═════ PROVIDED MATERIAL

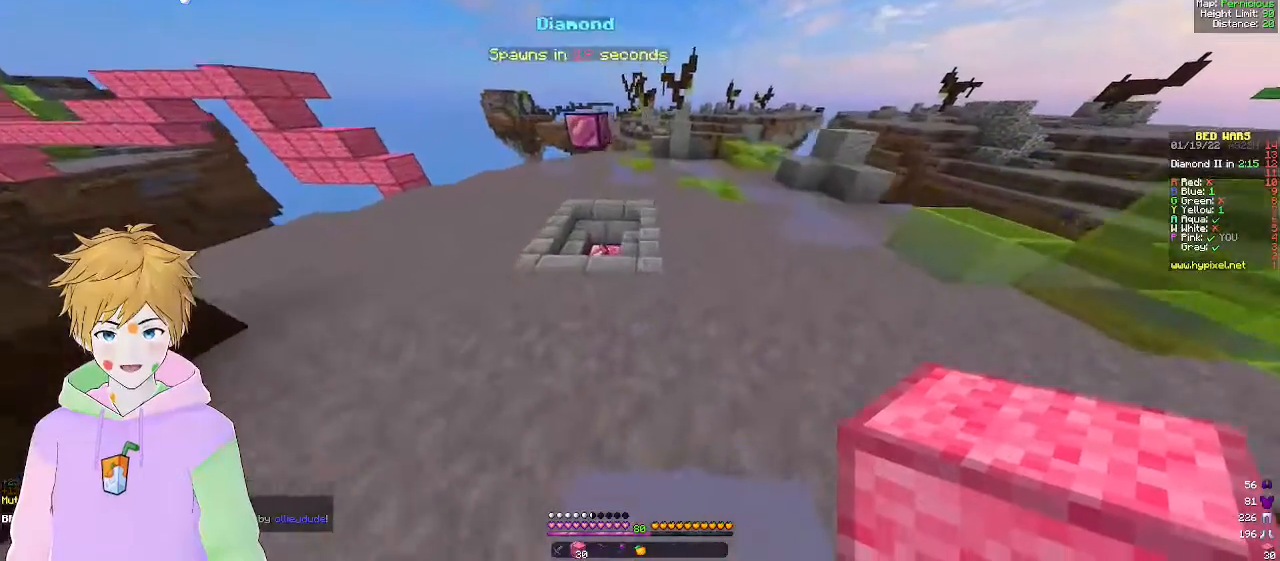
{"keys": ["w"], "mouse": [], "events": []}
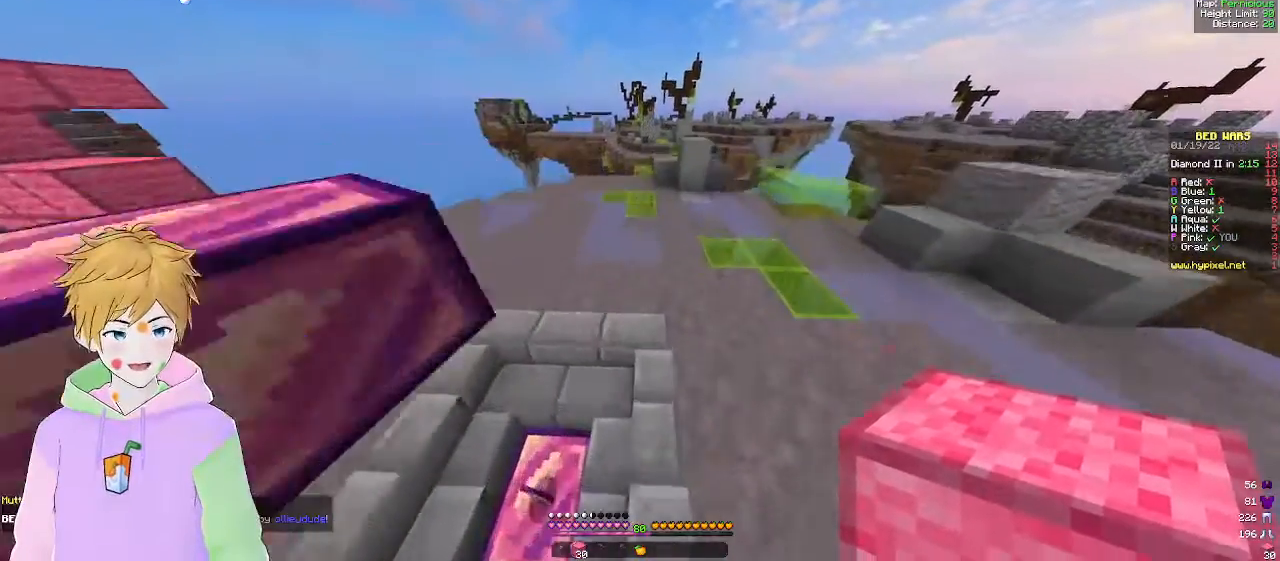
{"keys": ["w"], "mouse": [], "events": [[317, "a", "down"], [467, "a", "up"]]}
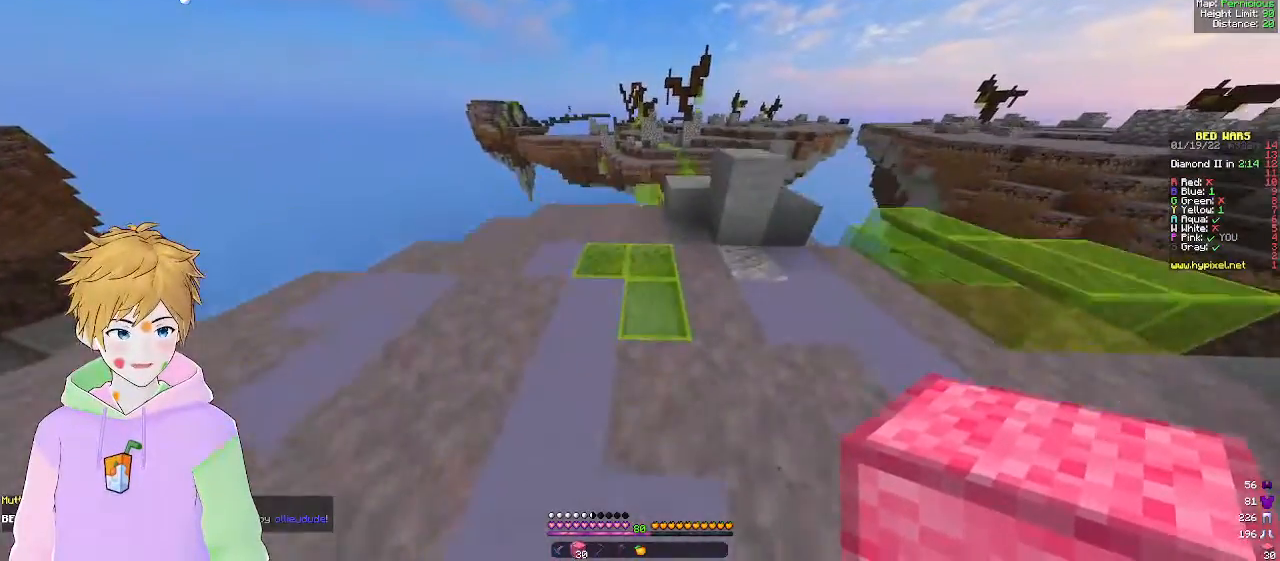
{"keys": ["w"], "mouse": ["left"], "events": [[250, "mouse_left", "down"], [383, "mouse_left", "up"], [450, "mouse_left", "down"]]}
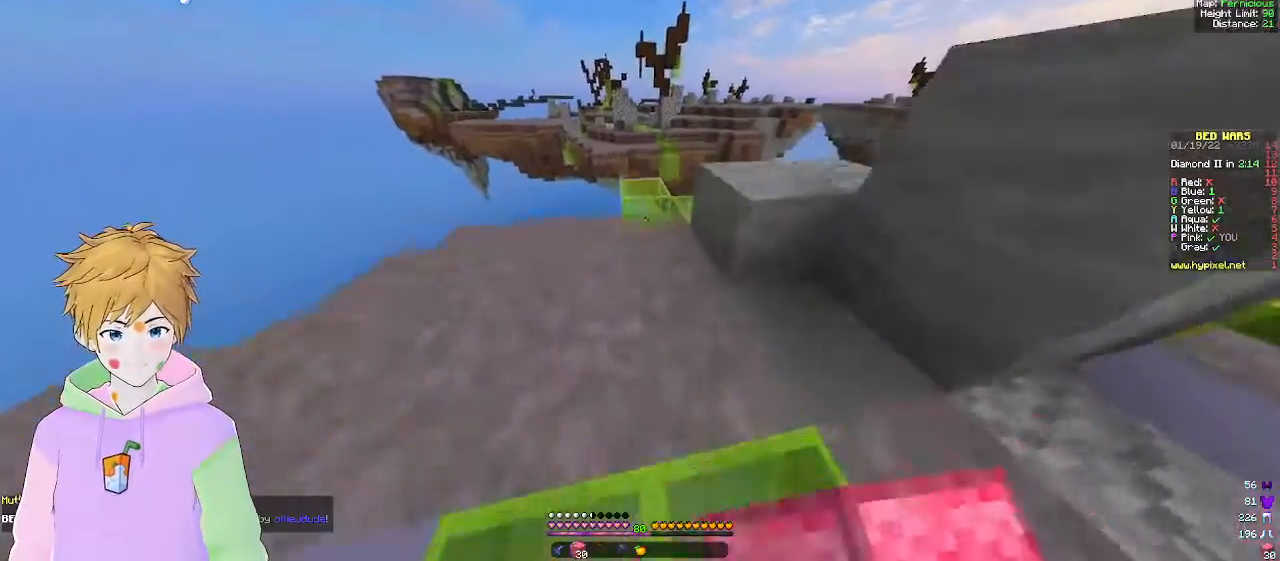
{"keys": ["a"], "mouse": [], "events": [[100, "mouse_left", "up"], [150, "mouse_right", "down"], [283, "a", "down"], [317, "mouse_right", "up"], [433, "w", "up"]]}
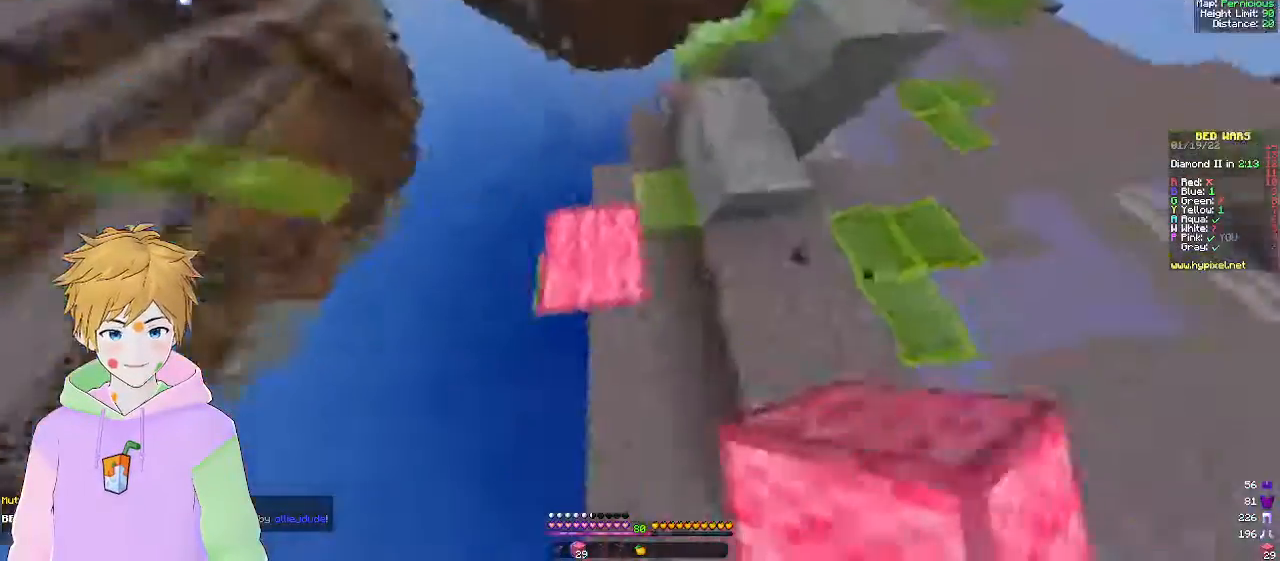
{"keys": ["a", "s"], "mouse": [], "events": [[217, "s", "down"]]}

══════════

Would you please output each record exactly, leaving the images out?

TASK ANSWER:
{"keys": ["w"], "mouse": [], "events": []}
{"keys": ["w"], "mouse": [], "events": [[317, "a", "down"], [467, "a", "up"]]}
{"keys": ["w"], "mouse": ["left"], "events": [[250, "mouse_left", "down"], [383, "mouse_left", "up"], [450, "mouse_left", "down"]]}
{"keys": ["a"], "mouse": [], "events": [[100, "mouse_left", "up"], [150, "mouse_right", "down"], [283, "a", "down"], [317, "mouse_right", "up"], [433, "w", "up"]]}
{"keys": ["a", "s"], "mouse": [], "events": [[217, "s", "down"]]}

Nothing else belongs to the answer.